My past mentees valued me for my experience, and what it can teach them. But I sometimes felt that my knowledge and experience were as limiting as it was valuable. As I moved forward in my mentoring and career, I realized that I wanted to help my clients go beyond my own experiences. I wanted to draw upon more powerful techniques and questions and use my intuition to help the client go beyond what my experience can help with. I wanted to help my clients bring to the surface what they already knew about themselves.

Beyond that, my experience could feel limiting at times as well. Why?

The Workplace Changes.

The industry is dramatically different than when I entered it. Not only the technology, obviously, but expectations of job responsibilities. The hands-on “team lead” instead of a supervisor/manager. Expectations about how long you would stay in a job. One of the first people I met when I started my position at Bell Labs was Bill Murphy. He was retiring after 45 years at the Labs. Think he had the same experience as a UX Designer (a position that didn’t exist most of my career) who has been in three startups before they turned 30?

My Experience is Not Your Experience. 

Two of my favorite mentees had switched industries mid-career, and neither had worked in a corporate setting. These people benefited from my situational awareness, but their backgrounds meant that what worked for me would not work for these people. 
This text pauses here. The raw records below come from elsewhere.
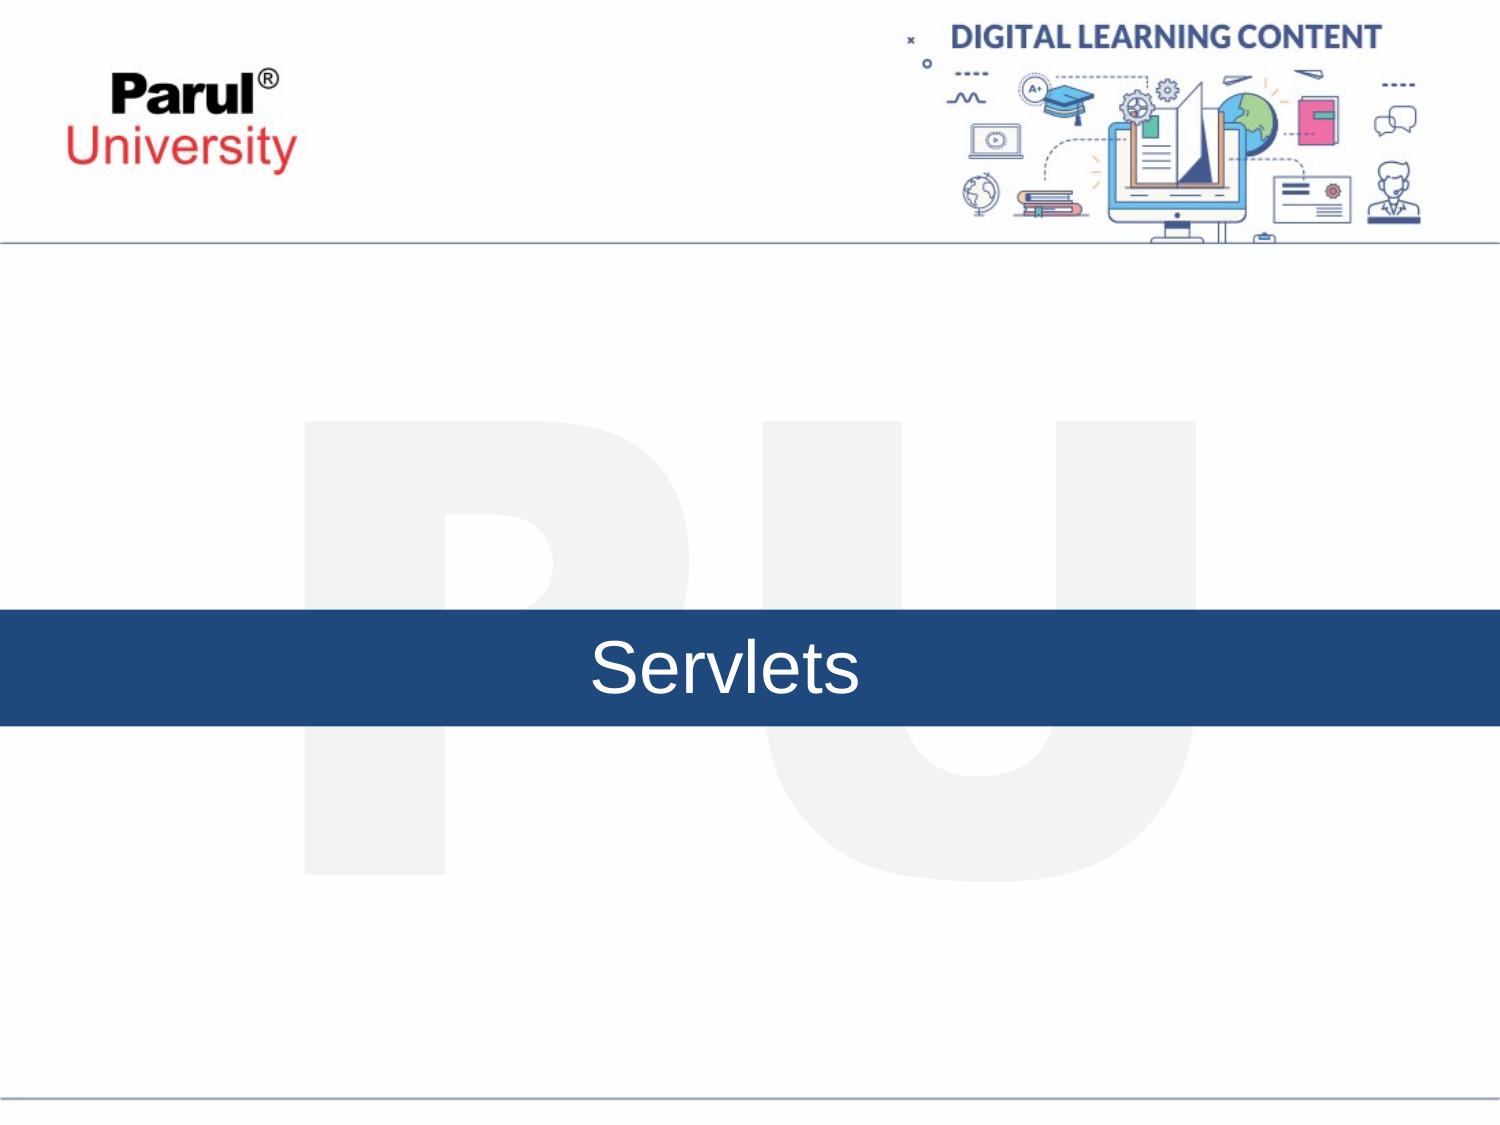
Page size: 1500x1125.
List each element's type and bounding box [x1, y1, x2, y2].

text_box [0, 0, 1500, 1125]
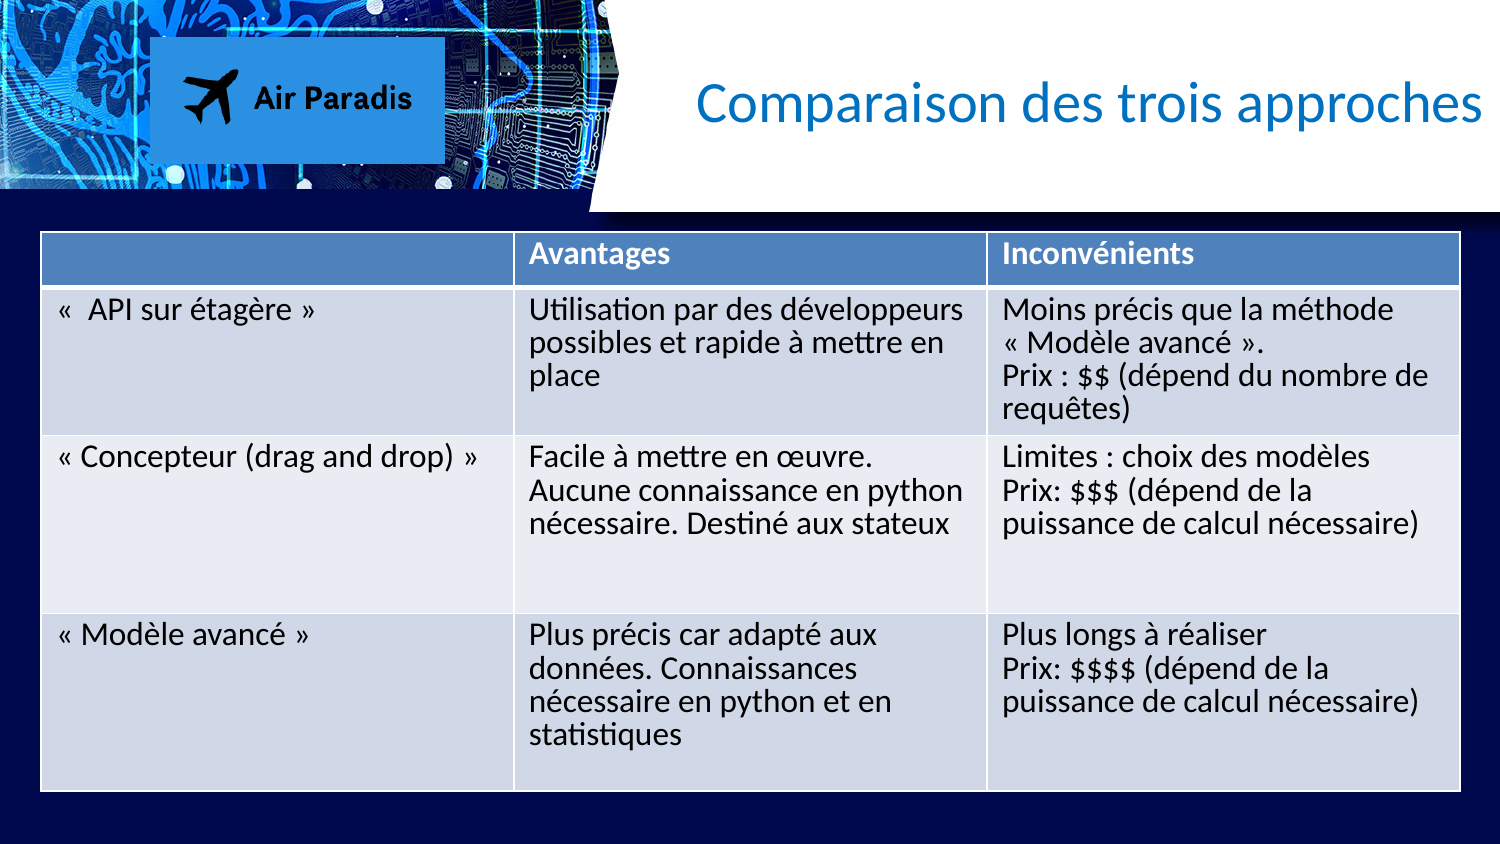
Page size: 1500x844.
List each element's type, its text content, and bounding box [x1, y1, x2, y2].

table_cell « API sur étagère » [42, 290, 513, 435]
table_cell « Modèle avancé » [42, 614, 513, 790]
table_cell Plus précis car adapté aux données. Connaissances nécessaire en python et en statistiques [515, 614, 986, 790]
table_cell Utilisation par des développeurs possibles et rapide à mettre en place [515, 290, 986, 435]
picture [0, 0, 1500, 844]
title Comparaison des trois approches [620, 36, 1500, 162]
table_cell Limites : choix des modèles Prix: $$$ (dépend de la puissance de calcul nécessaire) [988, 436, 1459, 613]
table_header [42, 233, 513, 285]
table_cell Facile à mettre en œuvre. Aucune connaissance en python nécessaire. Destiné aux stateux [515, 436, 986, 613]
table_cell Moins précis que la méthode « Modèle avancé ». Prix : $$ (dépend du nombre de requêtes) [988, 290, 1459, 435]
table_cell « Concepteur (drag and drop) » [42, 436, 513, 613]
table_header Inconvénients [988, 233, 1459, 285]
table_cell Plus longs à réaliser Prix: $$$$ (dépend de la puissance de calcul nécessaire) [988, 614, 1459, 790]
table_header Avantages [515, 233, 986, 285]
Your Situation is Not Mine.

The environmental factors affecting your career are probably not mine. Your path to a promotion, if that is what you are aiming for,  is impacted by myriad factors. Your organization is different. Your management is different. The economy is different, impacting positively or negatively your chance of getting a promotion into a new company. 

These things above are now out of your control. They are inputs that define the current situation. But what you control is most important of all. This brings us to our last difference. 

You are not me. 

Who you are, how you show up in the world, the type of energy you bring, is the only thing you can control. You cannot control outcomes. You cannot control the dynamics and vagaries of the economy or your industry. 


Who was I? I was a talented and motivated software engineer when I first joined Bell Labs out of university. I wasn’t sure what I wanted to achieve, but I distinctly remember wanting to be the best possible programmer. I had all sorts of strange beliefs about myself personally and professionally. I didn’t know how I fit into the workplace and, potentially, management. In fact, I did not consider climbing a corporate ladder until the day I was offered a promotion, on January 31, 1996. I said no that night. I said yes the next day, and have been in management almost the entirety of the last thirty years.

I had all sorts of limiting beliefs about myself, and interpreted situations in idiosyncratic ways. I could have used someone who I trusted to challenge me, or at least to get me to open up to myself. I could have used someone to help me get past the feeling I was not good enough to dream bigger. But the truth is that I was not ready to listen to these voices; I was cocksure in my beliefs, even when they did not serve me well. 

In order to be ready to be coached, you must be ready to dig deep into yourself, to want change, to live by new rules that work for you and your dreams. But it is only through coaching, not mentorship, that enables this kind of change.

Don’t get me wrong. I think everyone should have a mentor, if not multiple mentors. Mentors can not only share experience, but can model behavior for clients. But it takes a coach, someone who has been trained in the methods specific to invoking client-desired change, to make the deeper impact that can change what you are personally capable of.